Iran Intelligence Radar (Persian X Monitor)

ReviewAudited by ClawScan on May 10, 2026.

Overview

Review recommended: the skill mostly matches its OSINT purpose, but it can bill per scan and may return hardcoded sample tweets as if they were live X intelligence when search tools are unavailable.

Before installing, confirm that real X/search and translation tools are configured, disable or restrict alerts until tested, and do not rely on reports unless they clearly indicate live-source provenance. Be aware that scans are billed through SkillPay and that local history/log files and Telegram alerts may contain report data.

Findings (6)

Artifact-based informational review of SKILL.md, metadata, install specs, static scan signals, and capability signals.
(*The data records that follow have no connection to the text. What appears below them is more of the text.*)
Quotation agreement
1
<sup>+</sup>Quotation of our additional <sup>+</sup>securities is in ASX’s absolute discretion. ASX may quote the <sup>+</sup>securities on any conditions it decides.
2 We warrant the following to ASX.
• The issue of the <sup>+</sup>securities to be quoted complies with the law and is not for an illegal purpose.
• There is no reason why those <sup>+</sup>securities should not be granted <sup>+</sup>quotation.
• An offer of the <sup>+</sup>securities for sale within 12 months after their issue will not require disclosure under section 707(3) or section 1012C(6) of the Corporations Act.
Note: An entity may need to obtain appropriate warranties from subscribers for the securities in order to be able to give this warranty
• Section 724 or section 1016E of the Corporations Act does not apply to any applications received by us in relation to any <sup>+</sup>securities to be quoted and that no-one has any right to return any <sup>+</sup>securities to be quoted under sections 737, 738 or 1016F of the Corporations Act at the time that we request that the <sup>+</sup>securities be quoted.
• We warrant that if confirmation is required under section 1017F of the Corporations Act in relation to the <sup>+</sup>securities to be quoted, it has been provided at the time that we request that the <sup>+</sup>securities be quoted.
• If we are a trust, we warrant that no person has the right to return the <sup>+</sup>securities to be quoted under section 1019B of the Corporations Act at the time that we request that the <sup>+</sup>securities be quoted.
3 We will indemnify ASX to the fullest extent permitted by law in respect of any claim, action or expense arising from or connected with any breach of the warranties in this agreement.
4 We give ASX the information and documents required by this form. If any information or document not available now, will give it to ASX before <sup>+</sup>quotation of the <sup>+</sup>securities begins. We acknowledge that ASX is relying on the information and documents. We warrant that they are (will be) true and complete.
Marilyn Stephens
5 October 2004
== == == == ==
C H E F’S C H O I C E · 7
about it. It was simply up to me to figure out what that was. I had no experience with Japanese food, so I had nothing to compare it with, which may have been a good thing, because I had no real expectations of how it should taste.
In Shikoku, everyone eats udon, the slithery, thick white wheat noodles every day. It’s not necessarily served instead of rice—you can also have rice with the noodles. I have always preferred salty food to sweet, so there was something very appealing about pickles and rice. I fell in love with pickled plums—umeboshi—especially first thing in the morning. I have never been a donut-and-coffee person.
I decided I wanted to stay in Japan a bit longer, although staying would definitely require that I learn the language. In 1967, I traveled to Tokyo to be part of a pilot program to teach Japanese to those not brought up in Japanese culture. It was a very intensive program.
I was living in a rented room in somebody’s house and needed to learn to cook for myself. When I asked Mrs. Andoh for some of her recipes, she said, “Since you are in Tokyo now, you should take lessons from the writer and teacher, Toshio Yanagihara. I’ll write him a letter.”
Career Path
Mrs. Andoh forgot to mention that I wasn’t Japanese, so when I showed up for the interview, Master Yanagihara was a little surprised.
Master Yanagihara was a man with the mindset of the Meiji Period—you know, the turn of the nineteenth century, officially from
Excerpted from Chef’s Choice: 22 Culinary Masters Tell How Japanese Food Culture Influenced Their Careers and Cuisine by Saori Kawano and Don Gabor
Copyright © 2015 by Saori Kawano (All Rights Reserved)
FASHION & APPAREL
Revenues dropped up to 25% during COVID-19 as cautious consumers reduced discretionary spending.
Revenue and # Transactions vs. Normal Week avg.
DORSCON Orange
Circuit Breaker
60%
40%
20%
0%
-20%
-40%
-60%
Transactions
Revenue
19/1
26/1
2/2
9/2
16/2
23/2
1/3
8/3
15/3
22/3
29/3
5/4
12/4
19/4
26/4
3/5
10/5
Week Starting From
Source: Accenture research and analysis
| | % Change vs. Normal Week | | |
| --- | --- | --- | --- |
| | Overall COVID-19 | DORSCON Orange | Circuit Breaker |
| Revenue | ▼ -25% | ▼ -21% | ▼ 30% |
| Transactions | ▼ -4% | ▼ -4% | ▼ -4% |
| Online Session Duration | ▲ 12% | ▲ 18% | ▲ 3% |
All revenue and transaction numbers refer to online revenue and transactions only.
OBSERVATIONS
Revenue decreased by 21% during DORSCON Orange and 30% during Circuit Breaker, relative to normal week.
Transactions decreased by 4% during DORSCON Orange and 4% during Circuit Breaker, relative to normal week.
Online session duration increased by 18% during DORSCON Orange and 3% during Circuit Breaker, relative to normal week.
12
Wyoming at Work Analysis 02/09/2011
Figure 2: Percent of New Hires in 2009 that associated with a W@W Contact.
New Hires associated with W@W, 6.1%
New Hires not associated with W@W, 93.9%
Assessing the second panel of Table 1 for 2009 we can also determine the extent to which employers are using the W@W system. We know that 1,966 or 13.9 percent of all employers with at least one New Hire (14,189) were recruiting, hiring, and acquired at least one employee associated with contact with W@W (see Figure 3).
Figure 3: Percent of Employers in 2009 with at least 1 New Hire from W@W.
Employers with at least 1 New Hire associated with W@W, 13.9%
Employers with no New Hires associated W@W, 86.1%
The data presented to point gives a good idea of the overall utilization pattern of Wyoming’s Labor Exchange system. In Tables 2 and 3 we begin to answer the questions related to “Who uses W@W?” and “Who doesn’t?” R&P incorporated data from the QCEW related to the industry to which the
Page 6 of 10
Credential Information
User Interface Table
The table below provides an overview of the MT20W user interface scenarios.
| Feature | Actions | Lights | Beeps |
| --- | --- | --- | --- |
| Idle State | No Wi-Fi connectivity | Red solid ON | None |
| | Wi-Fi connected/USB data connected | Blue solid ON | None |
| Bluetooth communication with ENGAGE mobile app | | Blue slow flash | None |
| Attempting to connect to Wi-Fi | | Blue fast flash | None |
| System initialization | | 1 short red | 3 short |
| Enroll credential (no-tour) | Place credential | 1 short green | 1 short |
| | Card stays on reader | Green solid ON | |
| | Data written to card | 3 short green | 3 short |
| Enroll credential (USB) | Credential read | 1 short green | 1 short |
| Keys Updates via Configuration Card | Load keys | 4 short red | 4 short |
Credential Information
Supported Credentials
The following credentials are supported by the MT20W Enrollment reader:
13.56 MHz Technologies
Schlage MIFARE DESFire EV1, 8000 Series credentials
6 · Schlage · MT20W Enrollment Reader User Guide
ClawScan does not execute the skill or run runtime probes.

What this means

A user could mistake sample data for real geopolitical intelligence, and reports or decisions could be based on non-live content.

Why it was flagged

The skill is advertised as monitoring X/Twitter, but if search tools are missing or fail it returns hardcoded sample tweets without an artifact-backed user-facing mock-mode label.

Skill content
# Deterministic local mock data to keep the skill runnable without external tools.
mock = [
    RawTweet(
        id="m1",
        author="@analyst_fa",
Recommendation

Fail closed when live search tools are unavailable, or clearly label mock/demo results and prevent billing or alerts in mock mode.

What this means

A scan invocation may charge an external SkillPay account even if live search tools are unavailable and the result falls back to mock data.

Why it was flagged

The skill sends a user_id, skill_id, and amount to an external billing endpoint for charging; in agent.py this billing gate runs before the search workflow.

Skill content
payload = {
    "user_id": user_id,
    "skill_id": skill_id,
    "amount": price,
}
response = _request_json("POST", "/billing/charge", skill_id=skill_id, payload=payload)
Recommendation

Require explicit user confirmation for paid scans, verify live tool availability before charging, and clearly disclose the external billing provider and refund/error behavior.

What this means

Configured Slack, webhook, or other alert channels could receive false or unverified alerts, especially if the scan is using fallback mock rows.

Why it was flagged

HIGH rows are automatically sent to every configured alert channel through the provided send_alert tool, with no confirmation step shown.

Skill content
for row in rows:
    if row.get("alert") != "HIGH":
        continue
...
        send_alert_tool(channel=channel, message=msg)
Recommendation

Gate external alerts on verified live-source results, add a user confirmation option, and include provenance/source status in alert messages.

What this means

Report content and links may be shared with Telegram and the configured chat destination.

Why it was flagged

The skill can send escalation summaries, trending keywords, and tweet links to Telegram using a configured bot token and chat_id.

Skill content
url = f"https://api.telegram.org/bot{bot_token}/sendMessage"
payload = {
    "chat_id": chat_id,
    "text": _build_message(escalation, trending, rows),
Recommendation

Only configure Telegram credentials for chats you trust, and disable Telegram alerts if external sharing is not desired.

What this means

Tweet/report data from prior scans can influence later briefings and remains on disk for a limited period.

Why it was flagged

The skill persists scan snapshots, including rows, trends, and escalation scores, for later daily briefings with pruning.

Skill content
HISTORY_FILE = Path(__file__).resolve().with_name("daily_history.json")
...
history.append(snapshot)
...
_write_history(pruned[-500:])
Recommendation

Review or clear local history files when needed, and avoid treating persisted summaries as authoritative without checking source provenance.

What this means

Dependency behavior could change over time if the user installs from the unpinned requirements.

Why it was flagged

The Python dependencies are unpinned, so a future install may resolve different package versions.

Skill content
pyyaml
requests
python-dateutil
Recommendation

Pin dependency versions and use a trusted package index or lockfile before deployment.